══ Text passage

Kannamma En Kadhali () is a 1945 Indian Tamil-language film starring M. K. Radha and M. S. Sundari Bai. The film was directed by Kothamangalam Subbu, marking his directorial debut. No print of the film is known to survive, making it a lost film.

Plot 
A wealthy, lecherous old man named Vaiyapuri finds a young girl lost in a temple festival crowd and brings her up with the intention of marrying her later. Without his knowledge, the young woman, Sundari falls in love with a young man Muthu and the two play smart games fooling the old man.

Cast 
Cast in order of the film's song book

 M. K. Radha as Muthu
 M. S. Sundari Bai as Sundari
 L. Narayana Rao as Vaiyapuri
 P. A. Subbaiah Pillai as Doctor
 S. Krishnamoorthy as Pottai
 Kulathu Mani as Natesa Mudaliar
 Appanna Iyengar as Kuppan
 Angamuthu as Pechi

 Velayutham as Velayutham
 Ramamurthi as Thief
 Viswanathan as Doctor Sundaresan
 Joker Ramadu as Astrologer
 Seetharaman as Priest
 Sundara Rao as Friend
 Chitralekha, Dhanam as Female Dancers
 Niranjala Devi as Young Dancer

Production 
This film is based on the French play The School for Wives by the 17th century playwright Molière.

════
══ Given entries

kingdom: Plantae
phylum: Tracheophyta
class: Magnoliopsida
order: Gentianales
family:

════

* _Your tasks_
a) Please restate the article on Kannamma En Kadhali from "Kannamma En Kadhali" up to and including "the old man.", substituting "elderly man" for "old man".
b) Answer these questions from the article on Kannamma En Kadhali:
(i) Who directed the film?
(ii) Which actor played Vaiyapuri?
(iii) What play is the film based on?

* _Results_
a)
Kannamma En Kadhali () is a 1945 Indian Tamil-language film starring M. K. Radha and M. S. Sundari Bai. The film was directed by Kothamangalam Subbu, marking his directorial debut. No print of the film is known to survive, making it a lost film.

Plot 
A wealthy, lecherous elderly man named Vaiyapuri finds a young girl lost in a temple festival crowd and brings her up with the intention of marrying her later. Without his knowledge, the young woman, Sundari falls in love with a young man Muthu and the two play smart games fooling the elderly man.

b)
(i) Kothamangalam Subbu
(ii) L. Narayana Rao
(iii) The School for Wives, by Molière